### Your instructions
Below are some entries. Copy each line that holds the string "Какой".

::: Material supplied

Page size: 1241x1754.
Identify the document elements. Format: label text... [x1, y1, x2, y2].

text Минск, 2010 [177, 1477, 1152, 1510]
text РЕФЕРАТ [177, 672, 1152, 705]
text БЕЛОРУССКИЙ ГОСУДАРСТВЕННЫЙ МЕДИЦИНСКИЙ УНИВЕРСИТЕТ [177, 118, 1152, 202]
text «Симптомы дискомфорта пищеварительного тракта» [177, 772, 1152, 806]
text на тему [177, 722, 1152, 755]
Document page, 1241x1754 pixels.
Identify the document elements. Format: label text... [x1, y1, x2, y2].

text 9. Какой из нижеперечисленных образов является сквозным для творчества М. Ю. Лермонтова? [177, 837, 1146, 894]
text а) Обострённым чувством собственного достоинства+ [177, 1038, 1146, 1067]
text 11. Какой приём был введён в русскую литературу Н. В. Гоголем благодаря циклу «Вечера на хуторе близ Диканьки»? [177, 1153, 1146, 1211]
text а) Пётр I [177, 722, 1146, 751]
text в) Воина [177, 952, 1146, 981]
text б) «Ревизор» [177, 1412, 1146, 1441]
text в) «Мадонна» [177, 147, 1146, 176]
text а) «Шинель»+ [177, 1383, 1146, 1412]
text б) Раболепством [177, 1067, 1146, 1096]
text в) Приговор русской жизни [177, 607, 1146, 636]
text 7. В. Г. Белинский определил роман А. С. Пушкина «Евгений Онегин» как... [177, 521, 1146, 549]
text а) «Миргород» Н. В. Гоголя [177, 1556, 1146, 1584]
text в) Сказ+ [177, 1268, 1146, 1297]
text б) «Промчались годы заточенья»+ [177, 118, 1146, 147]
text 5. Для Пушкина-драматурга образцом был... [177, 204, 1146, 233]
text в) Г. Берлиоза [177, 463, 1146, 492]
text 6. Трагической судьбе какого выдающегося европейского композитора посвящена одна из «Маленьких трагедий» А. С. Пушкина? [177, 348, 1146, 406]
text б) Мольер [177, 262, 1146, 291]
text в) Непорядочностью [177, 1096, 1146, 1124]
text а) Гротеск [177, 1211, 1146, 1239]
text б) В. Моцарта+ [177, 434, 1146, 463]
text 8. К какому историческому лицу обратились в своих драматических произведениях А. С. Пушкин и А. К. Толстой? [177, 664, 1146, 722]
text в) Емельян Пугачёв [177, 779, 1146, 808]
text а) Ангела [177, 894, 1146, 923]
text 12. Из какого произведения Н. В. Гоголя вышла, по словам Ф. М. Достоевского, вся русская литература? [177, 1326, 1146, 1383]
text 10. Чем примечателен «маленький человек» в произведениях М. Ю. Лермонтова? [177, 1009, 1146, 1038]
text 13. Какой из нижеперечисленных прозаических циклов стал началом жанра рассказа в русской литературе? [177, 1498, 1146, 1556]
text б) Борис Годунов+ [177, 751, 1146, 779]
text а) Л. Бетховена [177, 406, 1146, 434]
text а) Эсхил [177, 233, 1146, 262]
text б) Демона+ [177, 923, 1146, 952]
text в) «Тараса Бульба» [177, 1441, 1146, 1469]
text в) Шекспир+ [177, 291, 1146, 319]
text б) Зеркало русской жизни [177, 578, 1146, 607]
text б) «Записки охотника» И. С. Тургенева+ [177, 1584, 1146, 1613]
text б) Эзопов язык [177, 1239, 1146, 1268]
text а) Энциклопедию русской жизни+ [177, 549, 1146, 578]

::::::

### Solved problem
text 9. Какой из нижеперечисленных образов является сквозным для творчества М. Ю. Лермонтова? [177, 837, 1146, 894]
text 11. Какой приём был введён в русскую литературу Н. В. Гоголем благодаря циклу «Вечера на хуторе близ Диканьки»? [177, 1153, 1146, 1211]
text 13. Какой из нижеперечисленных прозаических циклов стал началом жанра рассказа в русской литературе? [177, 1498, 1146, 1556]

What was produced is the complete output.